After the Peloponnesian War Sparta came to dominate Greece. Many in Greek city states hailed the Spartans as liberators, seeing the former Athenian rulers as corrupt tyrants. However, Greece soon learned that the new boss was no better than the old boss, as the Spartans soon brought Greece in line with an iron fist. One Greek city state called Thebes was so resentful of Spartan rule that it revolted against Sparta in 387 BC, thus declaring itself independent and instituting a new democratic government. A six year long war ensued, and amazingly the Thebans were able to hold the line against the Spartans by conducting brilliant raids, surprise attacks, and through the construction of large fortifications (Spartans were not good at siege warfare).
By 371 BC the Theban Army was manned by a group of tough and experienced soldiers. More importantly, they were led by the brilliant Theban general named Epaminondas, a man who was an expert at solving problems by thinking outside of the box. On that same year, the Spartans organized a grand army of Spartan soldiers and other Greek Allies with the intent of ending the rebellion once and for all. The army number around 10,000 with another 1,000 cavalry. In contrast, the Theban Army only numbered around 6,000 - 8,000. It was obvious to Epaminodas that victory could not be achieved through brute force alone. Thus, he came up with a grand idea that would bring the mighty Spartan Empire to its knees.
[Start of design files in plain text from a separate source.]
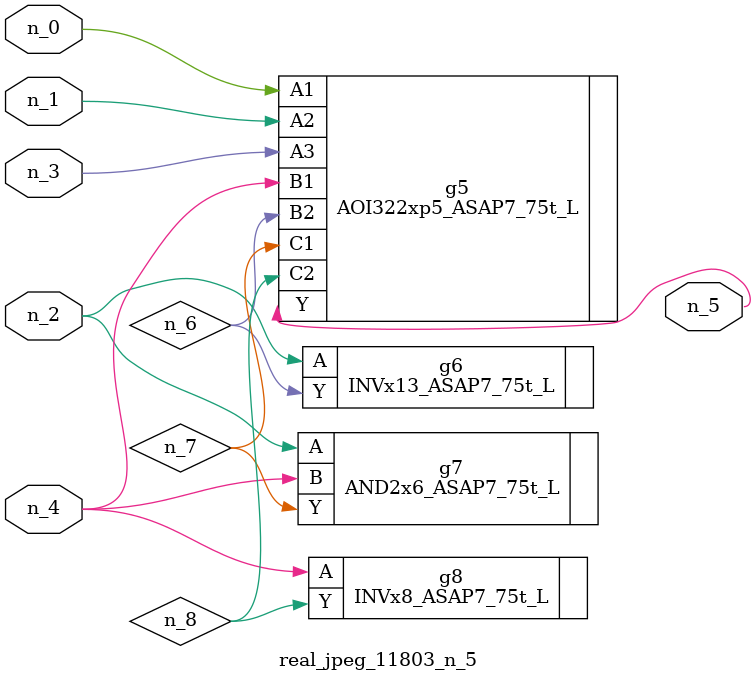
<source format=v>
module real_jpeg_11803_n_5 (n_4, n_0, n_1, n_2, n_3, n_5);

input n_4;
input n_0;
input n_1;
input n_2;
input n_3;

output n_5;

wire n_8;
wire n_6;
wire n_7;

AOI322xp5_ASAP7_75t_L g5 ( 
.A1(n_0),
.A2(n_1),
.A3(n_3),
.B1(n_4),
.B2(n_6),
.C1(n_7),
.C2(n_8),
.Y(n_5)
);

INVx13_ASAP7_75t_L g6 ( 
.A(n_2),
.Y(n_6)
);

AND2x6_ASAP7_75t_L g7 ( 
.A(n_2),
.B(n_4),
.Y(n_7)
);

INVx8_ASAP7_75t_L g8 ( 
.A(n_4),
.Y(n_8)
);


endmodule
</source>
In ancient Greek warfare, phalanxes met opposite of each other in straight lines, with roughly equal columns and ranks (if possible). It was a traditional honor that the best soldiers were placed on the right wing, thus the veterans had the privilege of slaughtering the less experienced. Epaminodas’ goal wasn’t to satisfy honor, he was in it to win. Instead of placing his best to the right, he placed them on the left flank so that his best would face their best. He then placed more units on his left, so that in all the left flank was fifty ranks deep, and also placed all his cavalry on the left. Traditionally, Greek armies engaged all at once, smashing into each other until once side was victories or defeated. Epaminodas’ attack with his army staggered in echelon formation, thus making his left the spearhead of the attack. While such tactics were new and revolutionary at the time, they would become a staple of future warfare, with generals such as Alexander the Great, Frederick the Great, and Napoleon Bonaparte using similar formations to win epic battles.
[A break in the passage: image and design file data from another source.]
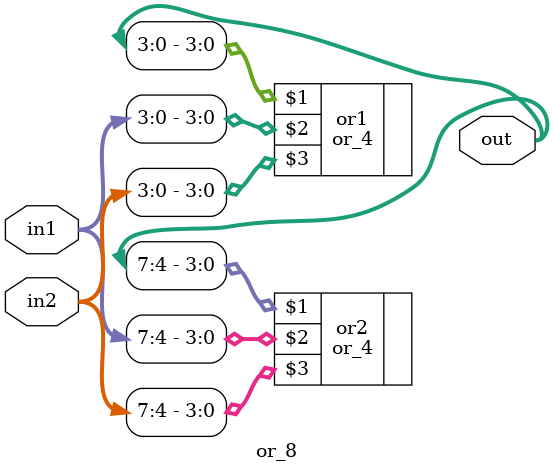
<source format=v>
module or_8(out,in1,in2);
	input[7:0] in1,in2;
	output[7:0] out;
	or_4 or1(out[3:0],in1[3:0],in2[3:0]);
	or_4 or2(out[7:4],in1[7:4],in2[7:4]);
endmodule
	
</source>
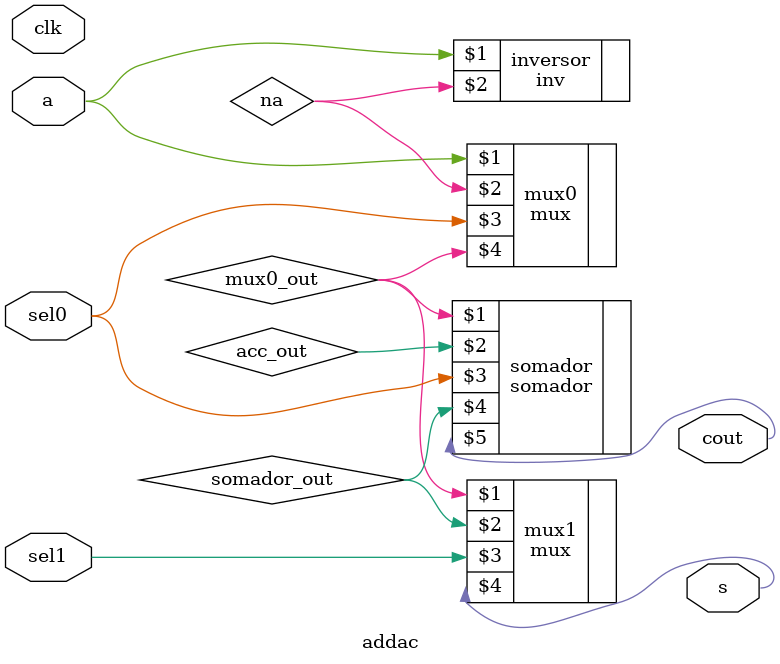
<source format=sv>
module addac(input logic [0:0]a, input logic sel0, sel1, input logic clk,
 output logic cout, output logic [0:0] s);
 
 logic [0:0] na;
 inv inversor(a, na);
 
 logic [0:0] mux0_out;
 mux mux0(a, na, sel0, mux0_out);
 
 logic [0:0] acc_out;
 logic [0:0] somador_out;
 
 somador somador(mux0_out, acc_out, sel0, somador_out, cout);
 
 mux mux1(mux0_out, somador_out, sel1, s); 
 
 endmodule 
</source>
When the battle commenced, the Theban left flank, comprising of 50 rank deep column, smashed against the opposing Spartan right flank, which was only 8-12 ranks deep. Overpowered by the massive assault, the Spartans immediately lost 1,000 of their best soldiers, as well as their king, Cleombrotus I. The other Greek allies, most of whom were slaves or unwilling participants, turned tail and ran at the sight of the mighty Spartans being butchered, and their right flank being turned. Those Spartans and Greeks who stood their ground were surrounded and massacred.
The Battle of Leuctra was the first time the Spartans were defeated in an open battlefield. Once news spread across Greece that the Spartans had been defeated the city states rose up in revolt. More importantly, the helots, Spartan slaves who were the backbone of the Spartan economy, likewise rose up and rebelled against Sparta. In the end, Sparta was forced to sue for peace, and would lose its status as a major power in Greece as the city state enter a brutal and sad decline. As decades proceeded Greek and Macedonian leaders such as Philip II, Alexander the Great, and King Pyhrrus would develop even smarter and better tactics. In the meantime, Spartan warfare would never change, and thus Spartan ways become quaint and dated. By the time of the Punic Wars, Spartan technology and tactics were laughable at best. Spartan independence ended in 192 BC when it was annexed by the Aechaen League, and in 146 BC when it was conquered by Rome.